C’est là qu’intervient l’intelligence artificielle comme un outil de défense active. En surveillant les activités, détectant des signatures récurrentes, en retraçant des attaques anonymes, les algorithmes peuvent déterminer automatiquement les cibles potentielles, voire de les attaquer. Nous n’en sommes qu’aux prémices de ces capacités de l’IA, mais il est clair que sans cadre législatif, ces outils feront d’internet un champ de bataille constant.

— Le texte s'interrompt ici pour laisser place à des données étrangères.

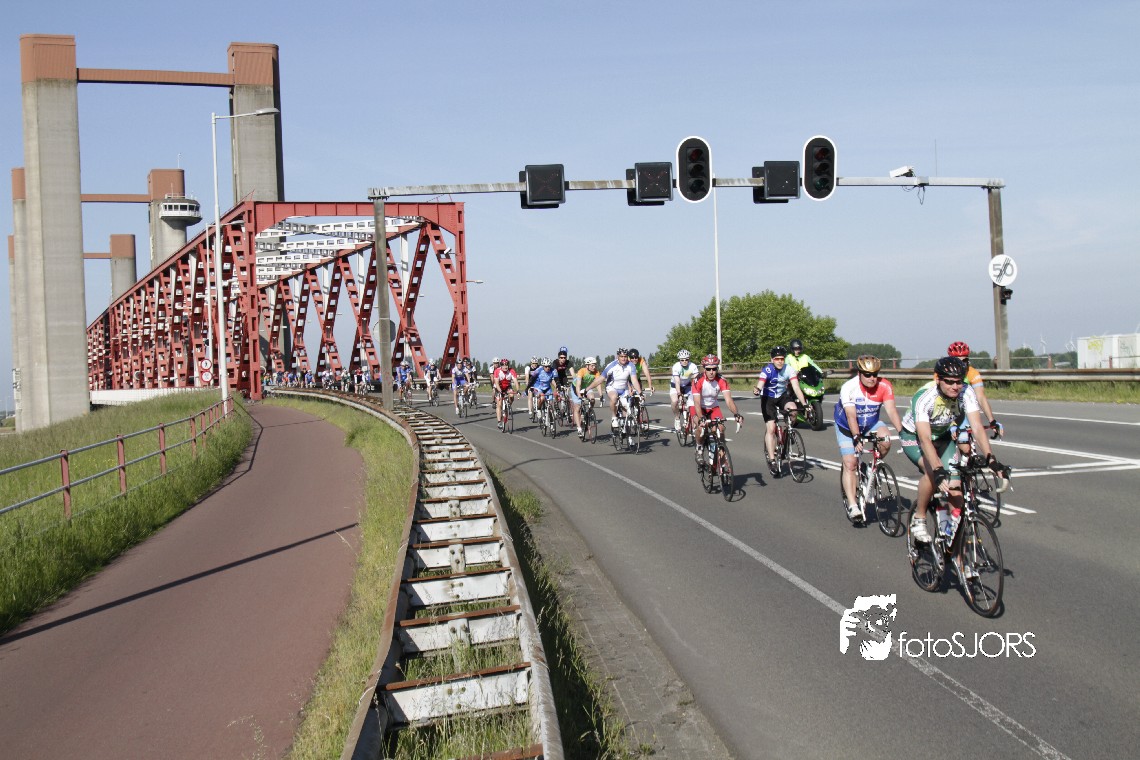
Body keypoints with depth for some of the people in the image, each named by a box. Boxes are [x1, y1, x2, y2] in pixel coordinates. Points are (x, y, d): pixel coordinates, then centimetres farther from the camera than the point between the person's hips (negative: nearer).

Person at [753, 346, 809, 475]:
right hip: (768, 398, -2)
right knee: (770, 428, -13)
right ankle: (772, 461, -10)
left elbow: (796, 388, -24)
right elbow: (760, 385, -36)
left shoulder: (789, 370, -18)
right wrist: (756, 390, -61)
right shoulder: (767, 370, -24)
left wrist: (804, 404, -37)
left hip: (783, 396, 3)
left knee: (793, 409, -29)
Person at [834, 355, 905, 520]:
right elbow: (851, 416, -36)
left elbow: (891, 410, -31)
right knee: (850, 464, -12)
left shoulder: (884, 386, -22)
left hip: (871, 423, 2)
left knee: (885, 441, -28)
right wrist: (857, 438, -49)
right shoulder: (848, 388, -29)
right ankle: (852, 505, -12)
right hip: (847, 426, -2)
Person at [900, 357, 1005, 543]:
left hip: (942, 437, 4)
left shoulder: (966, 392, -24)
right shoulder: (924, 397, -35)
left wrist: (990, 458, -43)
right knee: (932, 472, -31)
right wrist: (938, 470, -54)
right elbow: (925, 439, -42)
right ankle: (918, 519, -10)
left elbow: (977, 427, -29)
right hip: (913, 436, -4)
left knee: (955, 485, -12)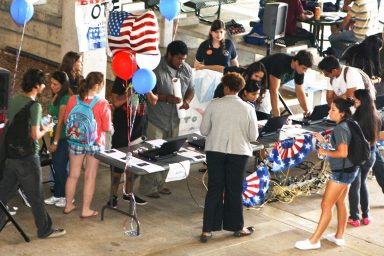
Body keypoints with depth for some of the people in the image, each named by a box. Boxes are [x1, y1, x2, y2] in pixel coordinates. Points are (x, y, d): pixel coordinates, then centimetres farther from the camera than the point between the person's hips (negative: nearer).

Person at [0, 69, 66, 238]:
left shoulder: (14, 100, 4)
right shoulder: (34, 106, -18)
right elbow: (35, 135, -20)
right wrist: (45, 130, 1)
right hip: (27, 156, -7)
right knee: (35, 195, 6)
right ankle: (45, 230, 19)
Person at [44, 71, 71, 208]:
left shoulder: (65, 98, -18)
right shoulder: (55, 96, 7)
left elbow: (60, 122, -18)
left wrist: (55, 142, -16)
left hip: (63, 138, -8)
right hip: (55, 135, 8)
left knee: (61, 167, -1)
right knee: (56, 166, 13)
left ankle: (66, 196, 11)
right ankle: (57, 194, 22)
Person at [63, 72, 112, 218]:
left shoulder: (73, 100, -9)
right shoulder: (102, 104, -19)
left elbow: (66, 121, 2)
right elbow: (107, 128, -13)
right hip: (95, 144, -3)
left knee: (73, 175, 15)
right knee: (90, 177, 8)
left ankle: (68, 206, 27)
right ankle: (86, 210, 14)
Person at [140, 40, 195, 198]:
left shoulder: (186, 69, 3)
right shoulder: (156, 69, -17)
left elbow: (190, 89, 13)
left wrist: (186, 100, -8)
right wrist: (167, 98, -27)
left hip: (174, 120, 6)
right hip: (156, 120, -6)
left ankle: (160, 184, 28)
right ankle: (148, 188, 9)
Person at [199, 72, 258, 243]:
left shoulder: (214, 105, -6)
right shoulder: (248, 109, -5)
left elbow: (203, 130, -1)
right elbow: (253, 136, -2)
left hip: (215, 151, 1)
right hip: (239, 152, 0)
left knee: (214, 190, 7)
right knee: (234, 190, 12)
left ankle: (207, 230, 6)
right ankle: (237, 227, 24)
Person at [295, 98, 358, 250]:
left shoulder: (339, 129, -21)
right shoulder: (345, 126, 8)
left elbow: (342, 152, -28)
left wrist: (325, 152, -16)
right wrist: (323, 141, 8)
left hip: (342, 172, -10)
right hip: (347, 170, 10)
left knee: (326, 205, -5)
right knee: (340, 203, 18)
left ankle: (314, 240, 0)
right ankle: (339, 237, 27)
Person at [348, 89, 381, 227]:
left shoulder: (357, 119, -23)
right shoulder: (376, 117, -4)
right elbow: (376, 136, 7)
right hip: (371, 155, 6)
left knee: (354, 186, 9)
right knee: (363, 183, 23)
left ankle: (354, 218, 15)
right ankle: (366, 215, 25)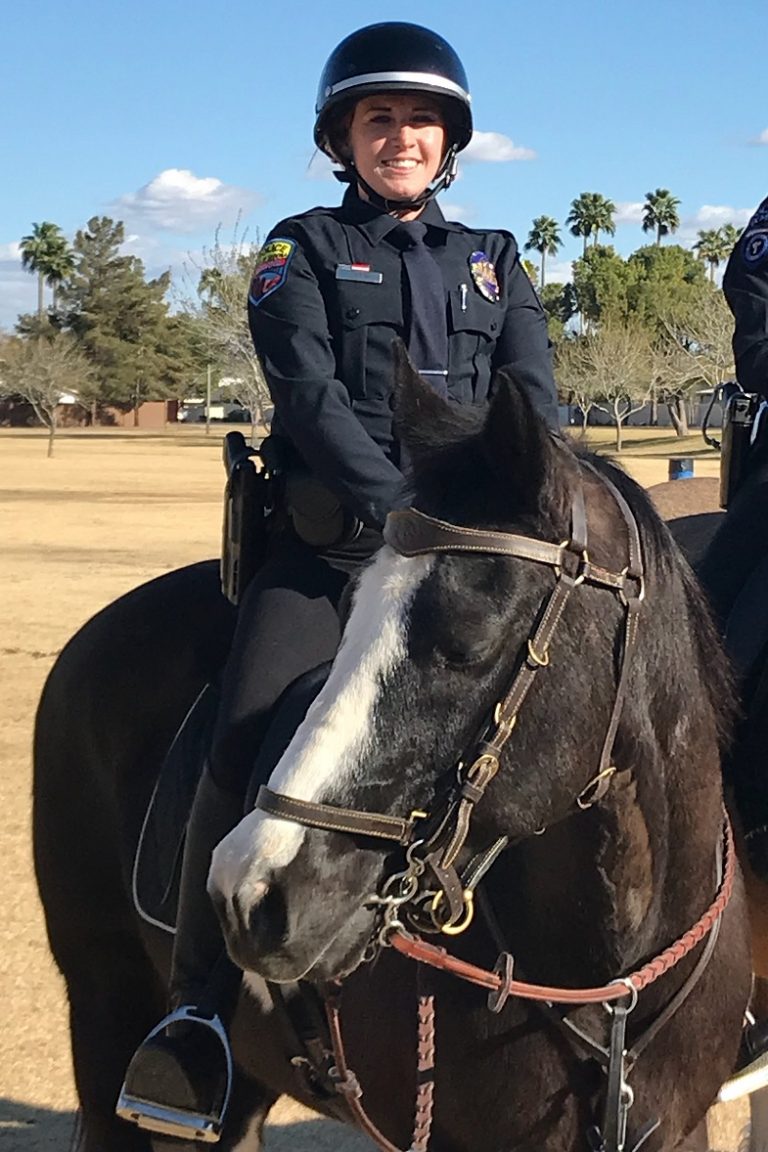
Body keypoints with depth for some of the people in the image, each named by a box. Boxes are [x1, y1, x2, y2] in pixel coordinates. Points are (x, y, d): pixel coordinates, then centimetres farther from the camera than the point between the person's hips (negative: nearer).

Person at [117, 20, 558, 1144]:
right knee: (249, 739, -21)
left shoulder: (495, 259, 19)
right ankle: (196, 1007, -14)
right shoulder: (303, 250, 10)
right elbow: (310, 394, -6)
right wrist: (403, 507, -20)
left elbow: (536, 399, 7)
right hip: (332, 538, -3)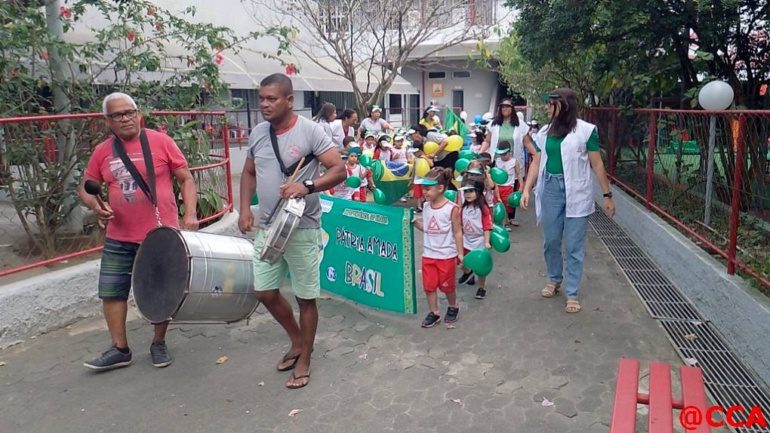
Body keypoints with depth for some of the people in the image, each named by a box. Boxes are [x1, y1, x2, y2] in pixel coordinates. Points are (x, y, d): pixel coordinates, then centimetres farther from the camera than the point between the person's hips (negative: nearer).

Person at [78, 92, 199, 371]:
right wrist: (95, 205, -9)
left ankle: (159, 344, 28)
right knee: (111, 291, 7)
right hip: (119, 239, 3)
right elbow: (85, 188, 13)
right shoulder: (102, 152, 3)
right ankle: (120, 349, 23)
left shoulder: (160, 142, -5)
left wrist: (190, 214, -13)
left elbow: (186, 179, -2)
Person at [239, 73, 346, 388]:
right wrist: (245, 209, 4)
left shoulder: (309, 130, -12)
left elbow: (339, 170, -14)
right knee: (264, 292, 13)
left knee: (306, 298, 6)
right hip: (267, 228, 6)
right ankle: (297, 341, 37)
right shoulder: (257, 133, 6)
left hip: (302, 229, -6)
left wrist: (306, 186, -30)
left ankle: (305, 359, 26)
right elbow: (249, 173, 18)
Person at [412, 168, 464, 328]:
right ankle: (434, 313, 26)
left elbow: (457, 232, -10)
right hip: (428, 254, 5)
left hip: (446, 255, -5)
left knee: (446, 285, 12)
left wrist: (460, 254, -8)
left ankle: (453, 306, 39)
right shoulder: (426, 206, 0)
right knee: (428, 286, 9)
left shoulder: (452, 208, -16)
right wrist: (415, 221, -8)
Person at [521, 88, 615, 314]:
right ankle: (554, 279, 36)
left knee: (574, 246, 3)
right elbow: (536, 163, 9)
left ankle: (572, 293, 14)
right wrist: (526, 190, -1)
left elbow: (597, 165, -2)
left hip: (576, 193, -4)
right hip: (550, 189, 4)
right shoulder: (544, 132, 7)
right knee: (550, 241, 13)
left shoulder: (586, 130, -6)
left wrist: (607, 195, -1)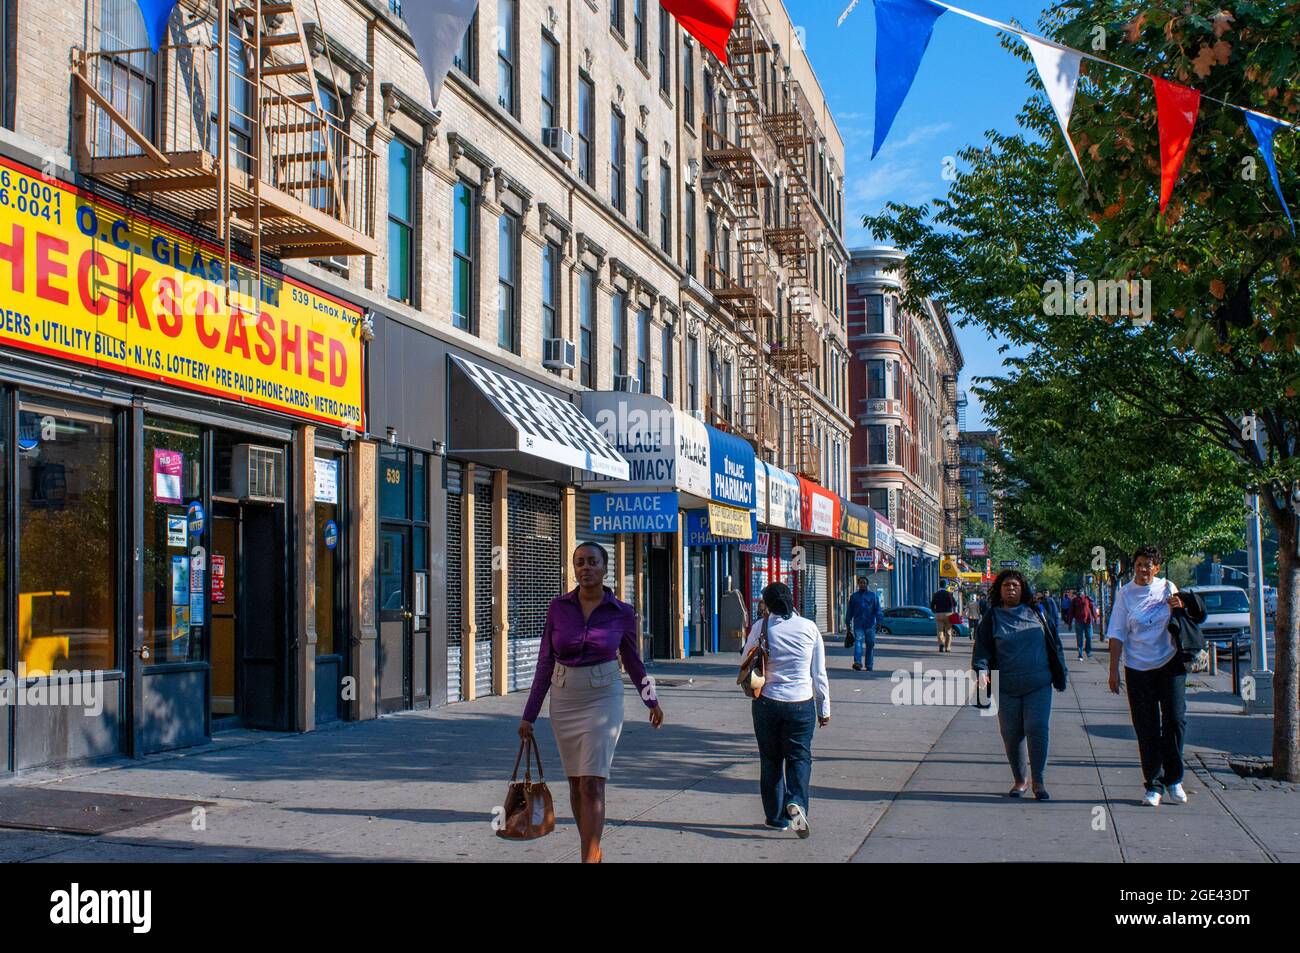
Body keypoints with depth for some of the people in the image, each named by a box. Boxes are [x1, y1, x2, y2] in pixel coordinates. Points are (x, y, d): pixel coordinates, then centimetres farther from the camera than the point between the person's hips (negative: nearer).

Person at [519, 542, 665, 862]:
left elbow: (632, 660, 13)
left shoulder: (622, 612, -4)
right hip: (564, 700, 3)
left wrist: (652, 701, 24)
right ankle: (591, 852, 25)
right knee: (576, 781, 11)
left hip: (604, 699, -3)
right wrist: (530, 714, 2)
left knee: (592, 783, -12)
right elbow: (545, 662, 2)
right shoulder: (558, 607, -2)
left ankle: (590, 857, -10)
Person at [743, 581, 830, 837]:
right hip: (802, 703, 0)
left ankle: (776, 816, 18)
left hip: (767, 702, 0)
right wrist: (824, 709, 9)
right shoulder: (809, 627, -3)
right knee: (800, 757, 8)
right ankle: (796, 803, -16)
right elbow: (819, 674, 2)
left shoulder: (761, 627, -7)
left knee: (771, 759, 13)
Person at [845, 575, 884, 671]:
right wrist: (848, 623, 13)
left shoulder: (873, 596, 8)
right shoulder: (853, 596, 12)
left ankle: (869, 665, 12)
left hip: (870, 624, 0)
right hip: (858, 624, 0)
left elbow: (878, 610, 2)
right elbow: (850, 612, 16)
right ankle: (857, 662, -28)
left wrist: (879, 620, -10)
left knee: (870, 644, 3)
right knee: (858, 642, -16)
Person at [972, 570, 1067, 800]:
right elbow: (982, 649, 3)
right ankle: (1020, 780, 21)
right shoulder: (992, 618, 6)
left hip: (1038, 686, 0)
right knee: (1011, 735, 4)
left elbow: (1054, 643, 14)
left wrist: (1059, 674, 12)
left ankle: (1039, 781, 1)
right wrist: (981, 671, -14)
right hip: (1007, 688, 1)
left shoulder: (1036, 613, 8)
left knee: (1037, 730, -10)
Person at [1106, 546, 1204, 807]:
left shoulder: (1168, 588, 3)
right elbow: (1117, 634, 1)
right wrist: (1114, 669, -5)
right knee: (1146, 728, 2)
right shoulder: (1125, 594, 1)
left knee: (1175, 719, -5)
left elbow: (1193, 620, 13)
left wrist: (1181, 608, -10)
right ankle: (1153, 785, 10)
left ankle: (1174, 779, 11)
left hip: (1170, 663, 0)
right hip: (1138, 668, 0)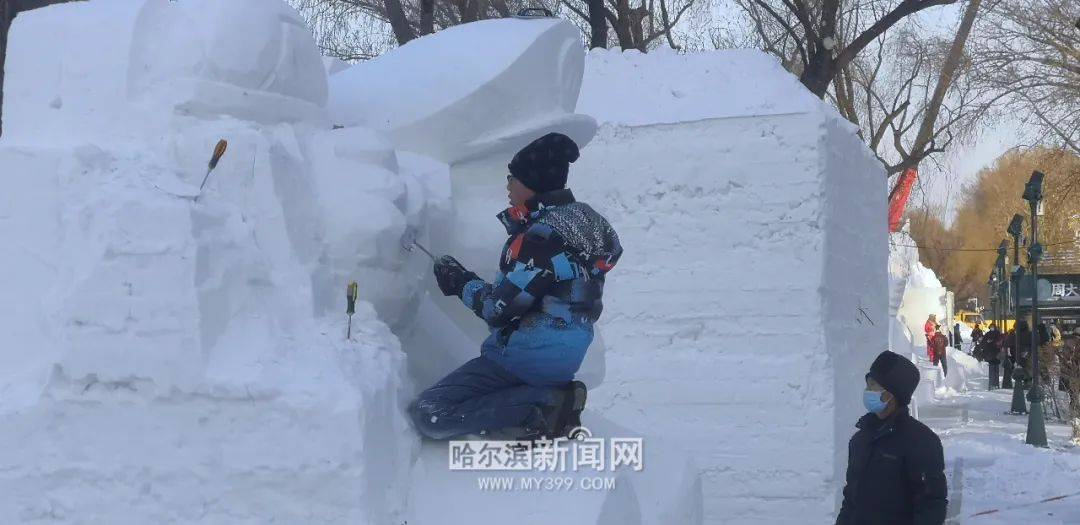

La militarisation de l’intelligence artificielle ainsi que la potentielle surveillance accrue des comportements sur la toile sont deux menaces qui pèsent sur le futur proche du développement technologique, comme le reconnaît Taddeo. Mais le message qui lui tient le plus à cœur, c’est de rappeler qu’il faut se concentrer non pas sur les risques, mais sur le potentiel des nouvelles technologies. Elle le répète, l’IA n’est pas l’ennemi. Premièrement, parce qu’elle ne peut pas être dirigé sans une volonté humaine derrière. Deuxièmement, parce qu’un cadre politique permet de mitiger les risques. La peur ne nous permettra pas de prendre des décisions éthiques ni de résoudre les problèmes de surveillance de masse.
Cependant, la peur risque de provoquer une réaction de rejet de la population. Cela serait une erreur monumentale que de laisser le développement de l’intelligence artificielle ralentir et dépérir. Les gouvernements et les institutions internationales ne devraient pas, par crainte d’éroder la confiance en l’économie et les institutions politiques, imposer un frein au processus de numérisation. Pour éviter la militarisation du cyber-espace, créons plutôt un cadre éthique qui permet l’essor florissant des technologies dans notre société.
Comme le veut la sagesse chinoise, c’est dans le [potentiel] danger que résident les opportunités. En parlant de la Chine, Mariarosaria Taddeo a bien compris l’importance de voir le bien et de tirer le meilleur de l’IA. Preuve en est, son gouvernement a mis l’accent sur un système stratégique national et une capacité d’intégration militaro-civile dans le cadre de son «Plan de développement de la prochaine génération d’intelligence artificielle » pour 2030. L’utilisation militaire n’est pas vue comme indépendante de son utilisation civile.
La technologie est très malléable. Cette approche permet de répartir les coûts et de faire fructifier les partenariats avec le secteur privé. Rappelons que lesGPS, les drones, et même internet, sont des progrès technologiques que l’on doit à des projets militaires.Leurs applications dans d’autres contextes bénéficient grandement au développement économique et à l’amélioration durable de notre qualité de vie.
La “Paix”, au sens militaire du terme, est synonyme de guerre latente, disait le philosophe américain WilliamJames. La cyber-paix, elle aussi, n’est pas exempte de préparation, d’attaques et de contre-attaques. La doctrine de la guerre juste doit être traduite à l’ère digitale, mais le fond demeure inchangé : à l’époque comme aujourd’hui, elle permet de légitimer la défense et les mesures servant à maintenir la paix et à aménager un espace d’épanouissement individuel et collectif prospère.